Tutti contro il soldato Bondi. Ma dopo il voto bisognerà ripartire dalla sua provocazione
Era fin troppo prevedibile che l’uscita di Sandro Bondi sul “fallimento” di Forza Italia finisse per essere giudicata più per la sua intempestività che per il suo contenuto. Il periodo di campagna elettorale è da sempre sconsigliato per stimolare pubbliche riflessioni, soprattutto se ad esserne oggetto è la tenuta di un partito. Quando poi questo partito si chiama Forza Italia e il “provocatore” ha il profilo di un superberlusconiano come Bondi è addirittura fatale concluderne che le marcature stanno davvero sul punto di saltare. E poco importa se di fronte alla comprensibile levata di scudi dei suoi colleghi ed alla fredda ira del leader, l’ex-coordinatore abbia tentato di rettificare il significato della sua inequivocabile lettera alla Stampa di Torino, probabilmente rendendosi conto che un suo abbandono dopo la defezione di Bonaiuti avebbe rappresentato un uno-due insopportabile anche per una pellaccia come il Cavaliere. Ma la frittata ormai è fatta.

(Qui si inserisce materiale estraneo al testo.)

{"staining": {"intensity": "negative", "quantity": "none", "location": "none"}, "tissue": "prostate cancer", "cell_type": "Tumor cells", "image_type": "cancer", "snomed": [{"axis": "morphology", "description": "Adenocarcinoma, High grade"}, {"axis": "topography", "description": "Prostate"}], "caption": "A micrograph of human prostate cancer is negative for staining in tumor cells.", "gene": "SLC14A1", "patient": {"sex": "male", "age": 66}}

Bondi paga dazio alla sua impolitica purezza o – come insinua sul Foglio Salvatore Merlo – la sua improvvida sortita va interpretata come un’inconsulta esplicitazione del Berlusconi-pensiero. Oppure – come malignano alcune voci di dentro – si tratta solo dello sfogo di un risentito. Comunque sia, è prevedibile che le questioni da lui poste (ma anche da Scajola) torneranno prepotentemente d’attualità all’indomani delle elezioni. Tutti in Forza Italia – persino chi per l’occasione sfoggia obbedienza cieca, pronta ed assoluta – è consapevole che nulla sarà come prima dopo le “europee”. E ciò a prescindere dal risultato delle urne: Berlusconi è un leone ingabbiato in una ridotta agibilità politica che alla distanza ne può fiaccare lo spirito, il partito non si è mai realmente radicato sul territorio e somiglia sempre di più a rissose tribù tenute insieme alla meno peggio solo dal collante dalla leadership. Il resto lo ha fatto il Porcellum chiudendo gli spazi di reale partecipazione e, con essi, criteri virtuosi di selezione di classe dirigente. Insomma, di carne sul fuoco ce n’è davvero tanta.
È quindi auspicabile che ad urne chiuse Forza Italia e l’intero centrodestra s’interroghino sul percorso compiuto negli ultimi dieci anni per chiedersi se le defezioni di Casini, Fini, Alfano e di tanti altri meno noti non siano state trattate con eccessiva disinvoltura autoassolutoria e se, al contrario, esse non vadano semmai imputate ad un modello di organizzazione che s’illudeva di poter resistere all’usura del tempo e della lotta politica trincerandosi esclusivamente dietro la forza propulsiva della leadership. Oggi che questa sembra affievolirsi, la provocazione del soldato Bondi può tornare più che utile.